> _WHAT IS NEEDED_
Each line below with the word "https" needs to be copied.

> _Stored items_
↓↓↓
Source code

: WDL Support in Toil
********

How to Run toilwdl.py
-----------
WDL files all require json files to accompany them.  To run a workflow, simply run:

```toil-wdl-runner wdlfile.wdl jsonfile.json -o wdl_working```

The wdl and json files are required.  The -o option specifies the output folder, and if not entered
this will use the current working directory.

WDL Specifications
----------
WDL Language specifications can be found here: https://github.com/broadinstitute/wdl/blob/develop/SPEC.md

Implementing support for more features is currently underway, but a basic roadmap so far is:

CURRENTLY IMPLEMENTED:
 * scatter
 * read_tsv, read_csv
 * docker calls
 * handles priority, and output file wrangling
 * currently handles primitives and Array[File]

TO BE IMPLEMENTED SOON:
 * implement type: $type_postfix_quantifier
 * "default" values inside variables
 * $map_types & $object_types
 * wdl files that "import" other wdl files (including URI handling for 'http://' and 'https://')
↑↑↑
> _RESULT OF THE EXERCISE_
WDL Language specifications can be found here: https://github.com/broadinstitute/wdl/blob/develop/SPEC.md
 * wdl files that "import" other wdl files (including URI handling for 'http://' and 'https://')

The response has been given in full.